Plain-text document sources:
● ● ● ● ●
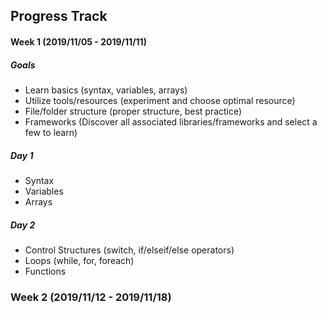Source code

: ## Progress Track

#### Week 1 (2019/11/05 - 2019/11/11)

##### Goals

- Learn basics (syntax, variables, arrays)
- Utilize tools/resources (experiment and choose optimal resource)
- File/folder structure (proper structure, best practice)
- Frameworks (Discover all associated libraries/frameworks and select a few to learn)

##### Day 1

- Syntax
- Variables
- Arrays

##### Day 2

- Control Structures (switch, if/elseif/else operators)
- Loops (while, for, foreach)
- Functions

### Week 2 (2019/11/12 - 2019/11/18)
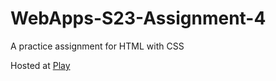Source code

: # WebApps-S23-Assignment-4
A practice assignment for HTML with CSS

Hosted at [Play](https://44-563-web-apps-s23.github.io/44563-webapps-s23-assignment4-kyathijagadeeswarp/play.html)
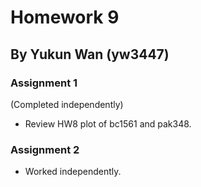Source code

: # Homework 9
## By Yukun Wan (yw3447)

### Assignment 1
(Completed independently)
- Review HW8 plot of bc1561 and pak348.


### Assignment 2
- Worked independently.
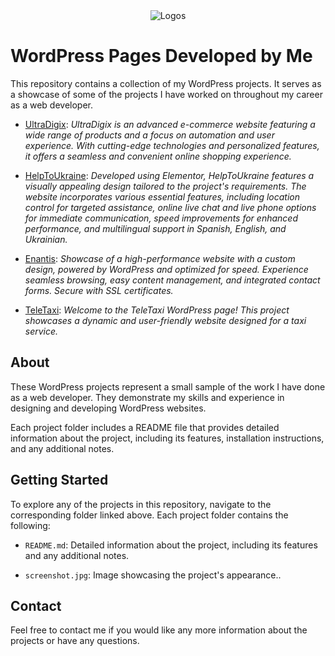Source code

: <div align="center">
    <img src="https://i.imgur.com/sGmWKZ1.png" alt="Logos">
</div>

# WordPress Pages Developed by Me
This repository contains a collection of my WordPress projects. It serves as a showcase of some of the projects I have worked on throughout my career as a web developer.

- [UltraDigix](./Pages/UltraDigix): *UltraDigix is an advanced e-commerce website featuring a wide range of products and a focus on automation and user experience. With cutting-edge technologies and personalized features, it offers a seamless and convenient online shopping experience.*

- [HelpToUkraine](./Pages/HelpToUkraine): *Developed using Elementor, HelpToUkraine features a visually appealing design tailored to the project's requirements. The website incorporates various essential features, including location control for targeted assistance, online live chat and live phone options for immediate communication, speed improvements for enhanced performance, and multilingual support in Spanish, English, and Ukrainian.*

- [Enantis](./Pages/Enantis): *Showcase of a high-performance website with a custom design, powered by WordPress and optimized for speed. Experience seamless browsing, easy content management, and integrated contact forms. Secure with SSL certificates.*

- [TeleTaxi](./Pages/TeleTaxi): *Welcome to the TeleTaxi WordPress page! This project showcases a dynamic and user-friendly website designed for a taxi service.*


## About

These WordPress projects represent a small sample of the work I have done as a web developer. They demonstrate my skills and experience in designing and developing WordPress websites.

Each project folder includes a README file that provides detailed information about the project, including its features, installation instructions, and any additional notes.


## Getting Started

To explore any of the projects in this repository, navigate to the corresponding folder linked above. Each project folder contains the following:

- `README.md`: Detailed information about the project, including its features and any additional notes.

- `screenshot.jpg`: Image showcasing the project's appearance..

## Contact

Feel free to contact me if you would like any more information about the projects or have any questions.
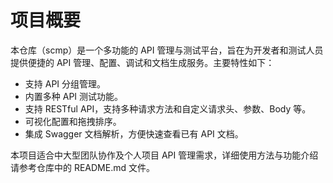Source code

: # 项目概要

本仓库（scmp）是一个多功能的 API 管理与测试平台，旨在为开发者和测试人员提供便捷的 API 管理、配置、调试和文档生成服务。主要特性如下：

- 支持 API 分组管理。
- 内置多种 API 测试功能。
- 支持 RESTful API，支持多种请求方法和自定义请求头、参数、Body 等。
- 可视化配置和拖拽排序。
- 集成 Swagger 文档解析，方便快速查看已有 API 文档。

本项目适合中大型团队协作及个人项目 API 管理需求，详细使用方法与功能介绍请参考仓库中的 README.md 文件。
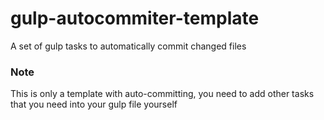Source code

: # gulp-autocommiter-template

A set of gulp tasks to automatically commit changed files

### **Note**
This is only a template with auto-committing, you need to add other tasks that you need into your gulp file yourself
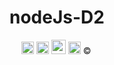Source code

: # nodeJs-D2


<img src="https://cdn.worldvectorlogo.com/logos/html-1.svg" width= "15" />

<img src="https://www.vectorlogo.zone/logos/w3_css/w3_css-icon.svg" width= "20" />

<img src="https://www.vectorlogo.zone/logos/javascript/javascript-icon.svg" width= "20" />


<img src="https://upload.vectorlogo.zone/logos/getbootstrap/images/987f8f6c-263a-47b1-a85d-853cfca215d9.svg" width= "23" />


<img src ="https://upload.wikimedia.org/wikipedia/commons/a/ae/Github-desktop-logo-symbol.svg" width = "20" />
&copy;
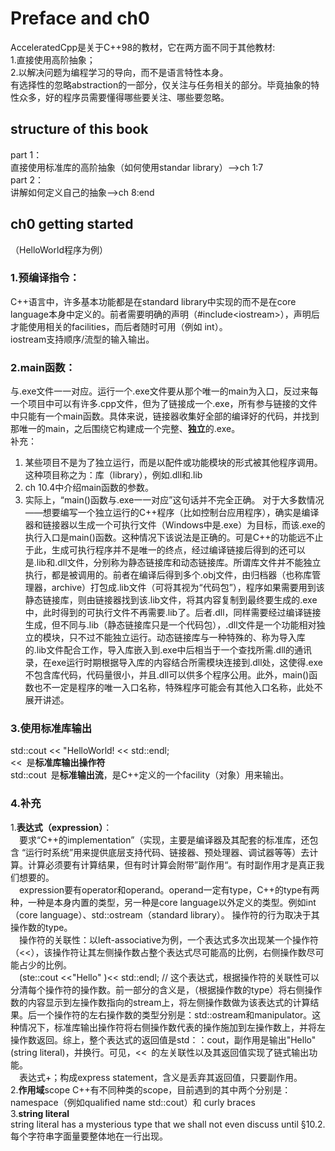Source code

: # Preface and ch0
AcceleratedCpp是关于C++98的教材，它在两方面不同于其他教材:  
1.直接使用高阶抽象；  
2.以解决问题为编程学习的导向，而不是语言特性本身。  
有选择性的忽略abstraction的一部分，仅关注与任务相关的部分。毕竟抽象的特性众多，好的程序员需要懂得哪些要关注、哪些要忽略。
## structure of this book
part 1：  
直接使用标准库的高阶抽象（如何使用standar library）-->ch 1:7  
part 2：  
讲解如何定义自己的抽象-->ch 8:end  
## ch0 getting started
（HelloWorld程序为例）   
### 1.预编译指令：  
C++语言中，许多基本功能都是在standard library中实现的而不是在core language本身中定义的。前者需要明确的声明（#include\<iostream>），声明后才能使用相关的facilities，而后者随时可用（例如 int）。  
iostream支持顺序/流型的输入输出。  
### 2.main函数：  
与.exe文件一一对应。运行一个.exe文件要从那个唯一的main为入口，反过来每一个项目中可以有许多.cpp文件，但为了链接成一个.exe，所有参与链接的文件中只能有一个main函数。具体来说，链接器收集好全部的编译好的代码，并找到那唯一的main，之后围绕它构建成一个完整、**独立**的.exe。  
补充：  
1. 某些项目不是为了独立运行，而是以配件或功能模块的形式被其他程序调用。这种项目称之为：库（library），例如.dll和.lib  
2. ch 10.4中介绍main函数的参数。  
3. 实际上，“main()函数与.exe一一对应”这句话并不完全正确。
对于大多数情况——想要编写一个独立运行的C++程序（比如控制台应用程序），确实是编译器和链接器以生成一个可执行文件（Windows中是.exe）为目标，而该.exe的执行入口是main()函数。这种情况下该说法是正确的。可是C++的功能远不止于此，生成可执行程序并不是唯一的终点，经过编译链接后得到的还可以是.lib和.dll文件，分别称为静态链接库和动态链接库。所谓库文件并不能独立执行，都是被调用的。前者在编译后得到多个.obj文件，由归档器（也称库管理器，archive）打包成.lib文件（可将其视为“代码包”），程序如果需要用到该静态链接库，则由链接器找到该.lib文件，将其内容复制到最终要生成的.exe中，此时得到的可执行文件不再需要.lib了。后者.dll，同样需要经过编译链接生成，但不同与.lib（静态链接库只是一个代码包），.dll文件是一个功能相对独立的模块，只不过不能独立运行。动态链接库与一种特殊的、称为导入库的.lib文件配合工作，导入库嵌入到.exe中后相当于一个查找所需.dll的通讯录，在exe运行时期根据导入库的内容结合所需模块连接到.dll处，这使得.exe不包含库代码，代码量很小，并且.dll可以供多个程序公用。此外，main()函数也不一定是程序的唯一入口名称，特殊程序可能会有其他入口名称，此处不展开讲述。
### 3.使用标准库输出
std::cout << "HelloWorld! << std::endl;  
<<&ensp;是**标准库输出操作符**  
std::cout&ensp;是**标准输出流**，是C++定义的一个facility（对象）用来输出。  
### 4.补充
1.**表达式（expression）**：  
&emsp;要求“C++的implementation”（实现，主要是编译器及其配套的标准库，还包含 “运行时系统”用来提供底层支持代码、链接器、预处理器、调试器等等）去计算。计算必须要有计算结果，但有时计算会附带”副作用“。有时副作用才是真正我们想要的。  
&emsp;expression要有operator和operand。operand一定有type，C++的type有两种，一种是本身内置的类型，另一种是core language以外定义的类型。例如int（core language）、std::ostream（standard library）。  操作符的行为取决于其操作数的type。  
&emsp;操作符的关联性：以left-associative为例，一个表达式多次出现某一个操作符（<<），该操作符让其左侧操作数占整个表达式尽可能高的比例，右侧操作数尽可能占少的比例。    
&emsp;(ste::cout <<"Hello" )<< std::endl; // 这个表达式，根据操作符的关联性可以分清每个操作符的操作数。前一部分的含义是，（根据操作数的type）将右侧操作数的内容显示到左操作数指向的stream上，将左侧操作数做为该表达式的计算结果。后一个操作符的左右操作数的类型分别是：std::ostream和manipulator。这种情况下，标准库输出操作符将右侧操作数代表的操作施加到左操作数上，并将左操作数返回。综上，整个表达式的返回值是std：：cout，副作用是输出"Hello"(string literal)，并换行。可见，<<&ensp;的左关联性以及其返回值实现了链式输出功能。    
&emsp;表达式+；构成express statement，含义是丢弃其返回值，只要副作用。  
2.**作用域**scope
C++有不同种类的scope，目前遇到的其中两个分别是：namespace（例如qualified name std::cout）和 curly braces  
3.**string literal**   
string literal has a mysterious type that we shall not even discuss until &sect;10.2.  
每个字符串字面量要整体地在一行出现。
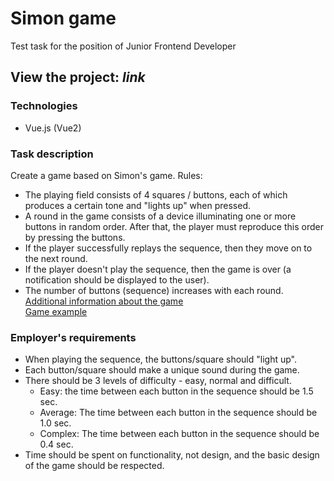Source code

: # Simon game
Test task for the position of Junior Frontend Developer

## View the project: *link*

### Technologies
+ Vue.js (Vue2) 

### Task description
Create a game based on Simon's game.
Rules:
+ The playing field consists of 4 squares / buttons, each of which produces a certain tone and "lights up" when pressed.
+ A round in the game consists of a device illuminating one or more buttons in random order. After that, the player must reproduce this order by pressing the buttons.
+ If the player successfully replays the sequence, then they move on to the next round.
+ If the player doesn't play the sequence, then the game is over (a notification should
be displayed to the user).
+ The number of buttons (sequence) increases with each round.  
[Additional information about the game](https://en.wikipedia.org/wiki/Simon_(game))  
[Game example](http://www.kellyking.me/projects/simon/)

### Employer's requirements  
+ When playing the sequence, the buttons/square should "light up".
+ Each button/square should make a unique sound during the game.
+ There should be 3 levels of difficulty - easy, normal and difficult.
  + Easy: the time between each button in the sequence should be 1.5 sec.
  + Average: The time between each button in the sequence should be 1.0 sec.
  + Complex: The time between each button in the sequence should be 0.4 sec.
+ Time should be spent on functionality, not design, and the basic design of the game should be respected.
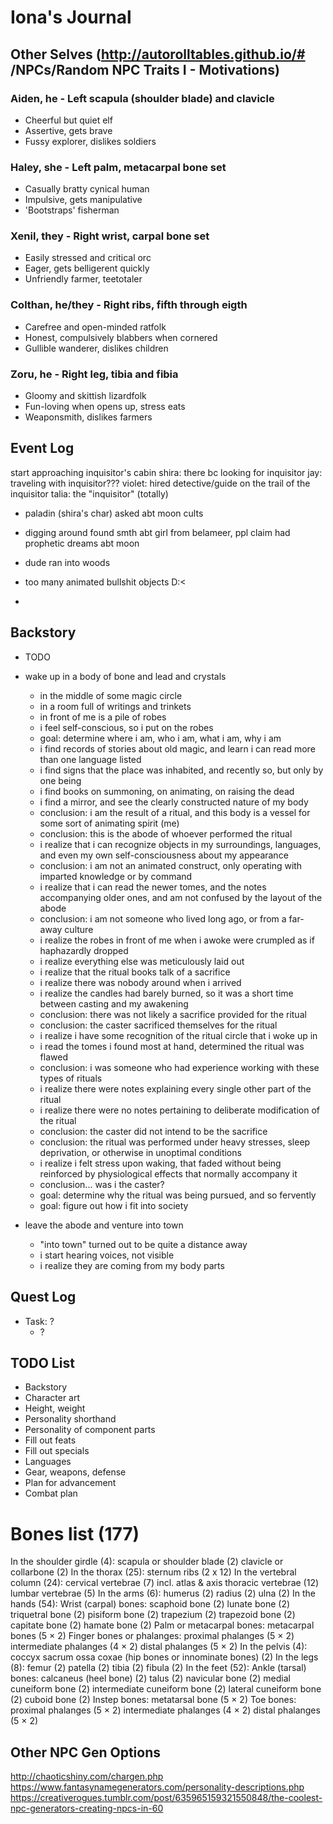 # Iona's Journal
## Other Selves (http://autorolltables.github.io/# /NPCs/Random NPC Traits I - Motivations)
### Aiden, he - Left scapula (shoulder blade) and clavicle
- Cheerful but quiet elf
- Assertive, gets brave
- Fussy explorer, dislikes soldiers

### Haley, she - Left palm, metacarpal bone set
- Casually bratty cynical human
- Impulsive, gets manipulative
- 'Bootstraps' fisherman

### Xenil, they - Right wrist, carpal bone set
- Easily stressed and critical orc
- Eager, gets belligerent quickly
- Unfriendly farmer, teetotaler

### Colthan, he/they - Right ribs, fifth through eigth
- Carefree and open-minded ratfolk
- Honest, compulsively blabbers when cornered
- Gullible wanderer, dislikes children

### Zoru, he - Right leg, tibia and fibia
- Gloomy and skittish lizardfolk
- Fun-loving when opens up, stress eats
- Weaponsmith, dislikes farmers

## Event Log
start approaching inquisitor's cabin
shira: there bc looking for inquisitor
jay: traveling with inquisitor???
violet: hired detective/guide on the trail of the inquisitor
talia: the "inquisitor" (totally)

- paladin (shira's char) asked abt moon cults
- digging around found smth abt girl from belameer, ppl claim had prophetic dreams abt moon


- dude ran into woods
- too many animated bullshit objects D:<
- 

## Backstory
- TODO

- wake up in a body of bone and lead and crystals
    - in the middle of some magic circle
    - in a room full of writings and trinkets
    - in front of me is a pile of robes
    - i feel self-conscious, so i put on the robes
    - goal: determine where i am, who i am, what i am, why i am
    - i find records of stories about old magic, and learn i can read more than one language listed
    - i find signs that the place was inhabited, and recently so, but only by one being
    - i find books on summoning, on animating, on raising the dead
    - i find a mirror, and see the clearly constructed nature of my body
    - conclusion: i am the result of a ritual, and this body is a vessel for some sort of animating spirit (me)
    - conclusion: this is the abode of whoever performed the ritual
    - i realize that i can recognize objects in my surroundings, languages, and even my own self-consciousness about my appearance
    - conclusion: i am not an animated construct, only operating with imparted knowledge or by command
    - i realize that i can read the newer tomes, and the notes accompanying older ones, and am not confused by the layout of the abode
    - conclusion: i am not someone who lived long ago, or from a far-away culture
    - i realize the robes in front of me when i awoke were crumpled as if haphazardly dropped
    - i realize everything else was meticulously laid out
    - i realize that the ritual books talk of a sacrifice
    - i realize there was nobody around when i arrived
    - i realize the candles had barely burned, so it was a short time between casting and my awakening
    - conclusion: there was not likely a sacrifice provided for the ritual
    - conclusion: the caster sacrificed themselves for the ritual
    - i realize i have some recognition of the ritual circle that i woke up in
    - i read the tomes i found most at hand, determined the ritual was flawed
    - conclusion: i was someone who had experience working with these types of rituals
    - i realize there were notes explaining every single other part of the ritual
    - i realize there were no notes pertaining to deliberate modification of the ritual
    - conclusion: the caster did not intend to be the sacrifice
    - conclusion: the ritual was performed under heavy stresses, sleep deprivation, or otherwise in unoptimal conditions
    - i realize i felt stress upon waking, that faded without being reinforced by physiological effects that normally accompany it
    - conclusion... was i the caster?
    - goal: determine why the ritual was being pursued, and so fervently
    - goal: figure out how i fit into society
- leave the abode and venture into town
    - "into town" turned out to be quite a distance away
    - i start hearing voices, not visible
    - i realize they are coming from my body parts

## Quest Log
- Task: ?
    - ?

## TODO List
- Backstory
- Character art
- Height, weight
- Personality shorthand
- Personality of component parts
- Fill out feats
- Fill out specials
- Languages
- Gear, weapons, defense
- Plan for advancement
- Combat plan

# Bones list (177)
In the shoulder girdle (4):
    scapula or shoulder blade (2)
    clavicle or collarbone (2)
In the thorax (25):
    sternum
    ribs (2 x 12)
In the vertebral column (24):
    cervical vertebrae (7) incl. atlas & axis
    thoracic vertebrae (12)
    lumbar vertebrae (5)
In the arms (6):
    humerus (2)
    radius (2)
    ulna (2)
In the hands (54):
    Wrist (carpal) bones:
        scaphoid bone (2)
        lunate bone (2)
        triquetral bone (2)
        pisiform bone (2)
        trapezium (2)
        trapezoid bone (2)
        capitate bone (2)
        hamate bone (2)
    Palm or metacarpal bones:
        metacarpal bones (5 × 2)
    Finger bones or phalanges:
        proximal phalanges (5 × 2)
        intermediate phalanges (4 × 2)
        distal phalanges (5 × 2)
In the pelvis (4):
    coccyx
    sacrum
    ossa coxae (hip bones or innominate bones) (2)
In the legs (8):
    femur (2)
    patella (2)
    tibia (2)
    fibula (2)
In the feet (52):
    Ankle (tarsal) bones:
        calcaneus (heel bone) (2)
        talus (2)
        navicular bone (2)
        medial cuneiform bone (2)
        intermediate cuneiform bone (2)
        lateral cuneiform bone (2)
        cuboid bone (2)
    Instep bones:
        metatarsal bone (5 × 2)
    Toe bones:
        proximal phalanges (5 × 2)
        intermediate phalanges (4 × 2)
        distal phalanges (5 × 2)

## Other NPC Gen Options
http://chaoticshiny.com/chargen.php
https://www.fantasynamegenerators.com/personality-descriptions.php
https://creativerogues.tumblr.com/post/635965159321550848/the-coolest-npc-generators-creating-npcs-in-60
● ● ● ● ●
• Exercise instructions
Within the data above, the lines from the one with "- Unfriendly farmer, teetotaler" to the one with "jay: traveling with inquisitor???" must be repeated exactly; no other line belongs in the answer.

• Response area
- Unfriendly farmer, teetotaler

### Colthan, he/they - Right ribs, fifth through eigth
- Carefree and open-minded ratfolk
- Honest, compulsively blabbers when cornered
- Gullible wanderer, dislikes children

### Zoru, he - Right leg, tibia and fibia
- Gloomy and skittish lizardfolk
- Fun-loving when opens up, stress eats
- Weaponsmith, dislikes farmers

## Event Log
start approaching inquisitor's cabin
shira: there bc looking for inquisitor
jay: traveling with inquisitor???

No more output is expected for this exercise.